=== Begin Enclosure ===
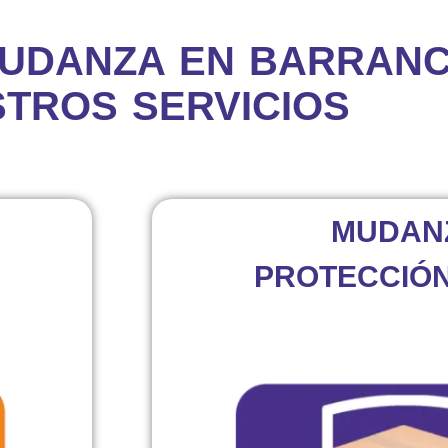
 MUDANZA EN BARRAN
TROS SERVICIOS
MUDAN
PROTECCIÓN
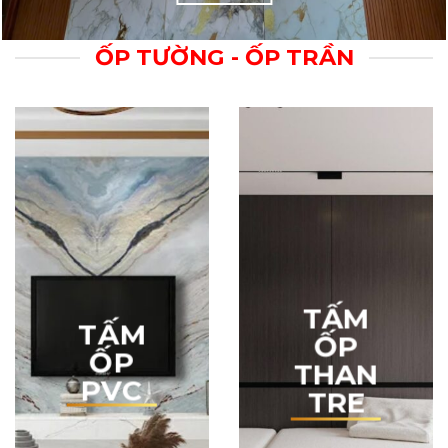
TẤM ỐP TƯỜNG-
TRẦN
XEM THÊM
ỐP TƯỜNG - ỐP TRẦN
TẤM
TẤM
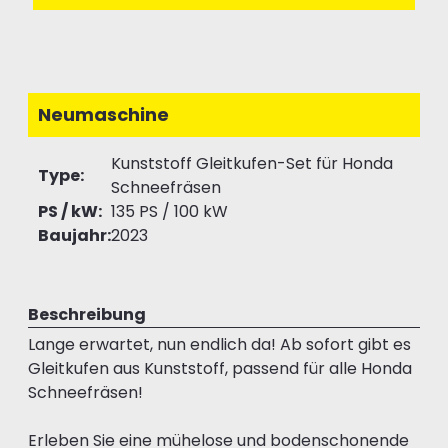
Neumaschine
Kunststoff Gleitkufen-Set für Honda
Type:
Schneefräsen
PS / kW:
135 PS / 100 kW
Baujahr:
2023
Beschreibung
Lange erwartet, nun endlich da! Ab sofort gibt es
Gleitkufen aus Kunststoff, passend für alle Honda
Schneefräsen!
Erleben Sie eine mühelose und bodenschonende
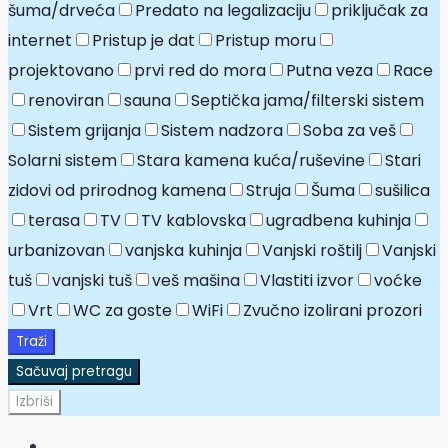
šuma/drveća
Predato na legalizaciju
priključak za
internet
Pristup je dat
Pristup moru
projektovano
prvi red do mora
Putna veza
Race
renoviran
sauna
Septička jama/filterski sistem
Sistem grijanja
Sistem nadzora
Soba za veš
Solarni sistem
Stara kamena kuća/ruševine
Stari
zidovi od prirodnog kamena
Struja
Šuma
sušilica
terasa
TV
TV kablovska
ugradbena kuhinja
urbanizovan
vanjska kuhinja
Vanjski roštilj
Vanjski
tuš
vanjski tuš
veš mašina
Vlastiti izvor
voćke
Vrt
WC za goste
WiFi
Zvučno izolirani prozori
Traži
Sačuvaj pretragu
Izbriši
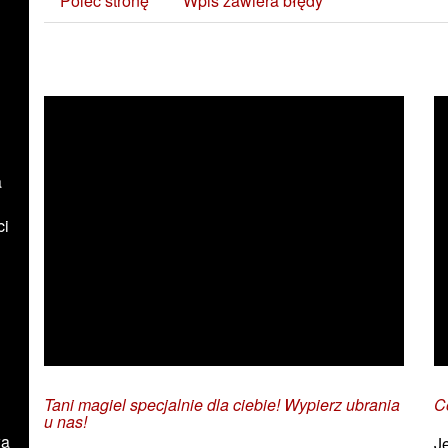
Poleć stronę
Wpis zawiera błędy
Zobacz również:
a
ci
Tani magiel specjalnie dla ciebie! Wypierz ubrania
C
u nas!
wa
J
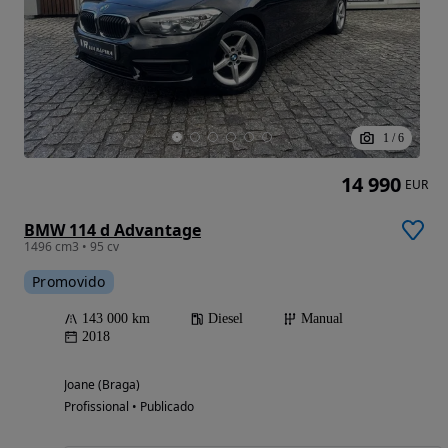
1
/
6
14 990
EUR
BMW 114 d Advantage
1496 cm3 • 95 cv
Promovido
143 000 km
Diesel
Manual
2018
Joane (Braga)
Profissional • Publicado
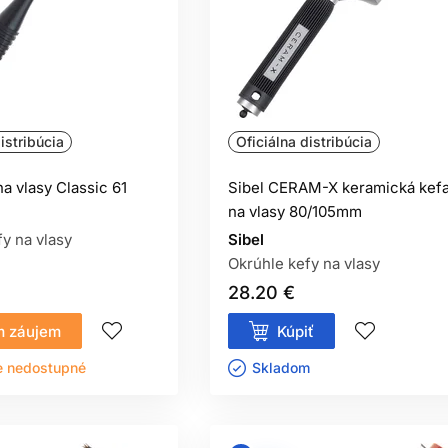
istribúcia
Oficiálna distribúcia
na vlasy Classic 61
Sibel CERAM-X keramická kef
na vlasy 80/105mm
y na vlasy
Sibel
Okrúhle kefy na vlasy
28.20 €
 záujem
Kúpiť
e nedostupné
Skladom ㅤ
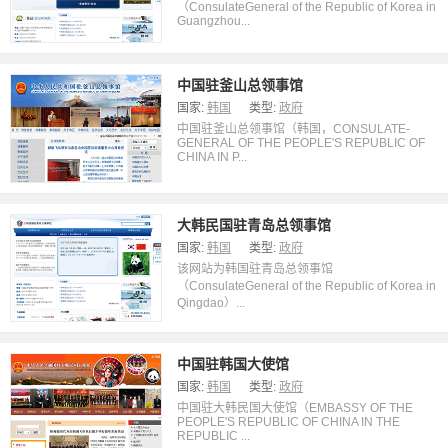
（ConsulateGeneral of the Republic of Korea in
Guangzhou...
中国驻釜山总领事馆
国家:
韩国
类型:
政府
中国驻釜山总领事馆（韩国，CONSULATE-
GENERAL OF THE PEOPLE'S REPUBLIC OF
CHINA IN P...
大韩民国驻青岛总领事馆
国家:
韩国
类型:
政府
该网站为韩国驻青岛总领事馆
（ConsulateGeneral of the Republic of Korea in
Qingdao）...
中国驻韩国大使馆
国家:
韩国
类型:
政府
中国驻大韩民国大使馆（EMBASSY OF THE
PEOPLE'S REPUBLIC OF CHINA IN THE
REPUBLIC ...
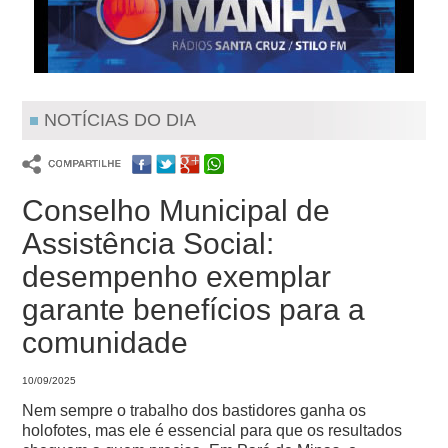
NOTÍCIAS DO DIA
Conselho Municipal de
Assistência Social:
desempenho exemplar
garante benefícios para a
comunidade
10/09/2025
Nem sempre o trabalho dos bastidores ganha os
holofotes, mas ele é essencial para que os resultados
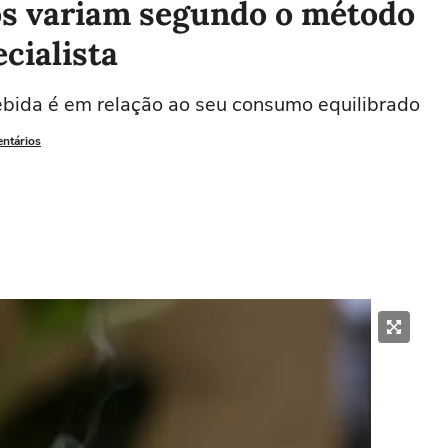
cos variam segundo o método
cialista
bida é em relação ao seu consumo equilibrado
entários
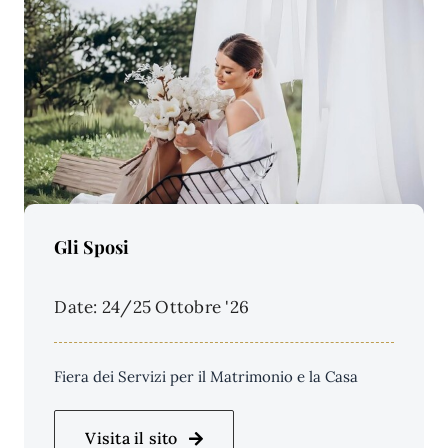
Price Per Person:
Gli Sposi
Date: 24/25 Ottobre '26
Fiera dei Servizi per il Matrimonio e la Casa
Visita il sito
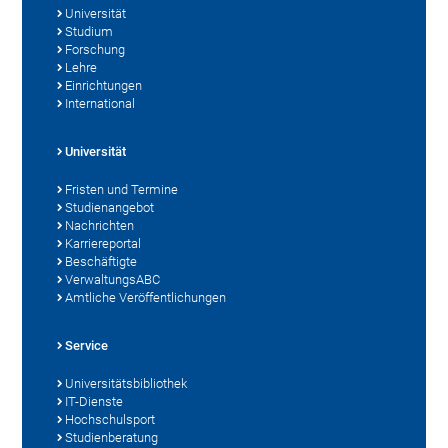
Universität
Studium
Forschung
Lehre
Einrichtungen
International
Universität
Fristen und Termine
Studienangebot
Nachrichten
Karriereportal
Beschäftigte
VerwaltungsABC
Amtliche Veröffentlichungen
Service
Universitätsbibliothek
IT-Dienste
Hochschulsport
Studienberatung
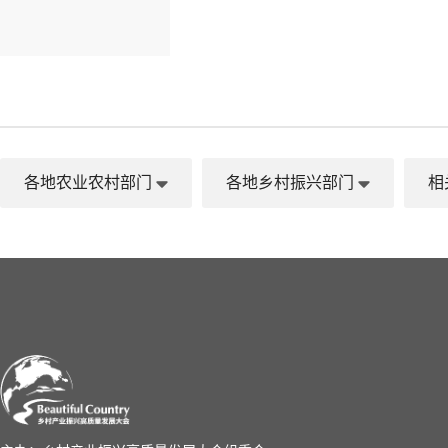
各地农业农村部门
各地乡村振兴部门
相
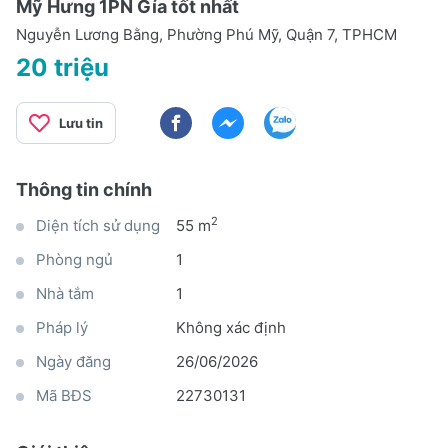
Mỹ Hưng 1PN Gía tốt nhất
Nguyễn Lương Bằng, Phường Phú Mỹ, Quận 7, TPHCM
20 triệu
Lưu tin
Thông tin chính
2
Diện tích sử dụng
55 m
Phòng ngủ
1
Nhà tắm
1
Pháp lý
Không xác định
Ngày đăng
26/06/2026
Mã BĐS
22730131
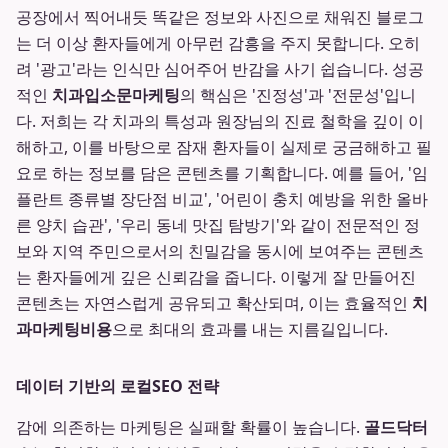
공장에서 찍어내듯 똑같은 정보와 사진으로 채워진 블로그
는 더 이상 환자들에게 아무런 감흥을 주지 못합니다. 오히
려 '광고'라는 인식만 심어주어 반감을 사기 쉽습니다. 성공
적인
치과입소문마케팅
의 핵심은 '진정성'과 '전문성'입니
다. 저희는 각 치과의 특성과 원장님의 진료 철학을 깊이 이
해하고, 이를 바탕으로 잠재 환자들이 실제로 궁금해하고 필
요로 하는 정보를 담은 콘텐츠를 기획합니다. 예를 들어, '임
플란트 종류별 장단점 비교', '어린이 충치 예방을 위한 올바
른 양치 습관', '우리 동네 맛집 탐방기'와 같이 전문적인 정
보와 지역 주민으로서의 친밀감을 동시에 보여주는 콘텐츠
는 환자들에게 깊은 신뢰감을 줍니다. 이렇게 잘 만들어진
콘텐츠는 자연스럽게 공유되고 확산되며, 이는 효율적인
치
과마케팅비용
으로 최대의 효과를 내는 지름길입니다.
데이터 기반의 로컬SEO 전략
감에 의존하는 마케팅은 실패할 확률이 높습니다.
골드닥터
=== End Enclosure ===
Task prompt ▸ Your answer must be everything above from the line with "Amtliche Veröffentlichungen" down to the line with "Không xác định", word for word, and no pictures.

Answer to this task ▸
Amtliche Veröffentlichungen
Service
Universitätsbibliothek
IT-Dienste
Hochschulsport
Studienberatung
各地农业农村部门
各地乡村振兴部门
相
Mỹ Hưng 1PN Gía tốt nhất
Nguyễn Lương Bằng, Phường Phú Mỹ, Quận 7, TPHCM
20 triệu
Lưu tin
Thông tin chính
2
Diện tích sử dụng
55 m
Phòng ngủ
1
Nhà tắm
1
Pháp lý
Không xác định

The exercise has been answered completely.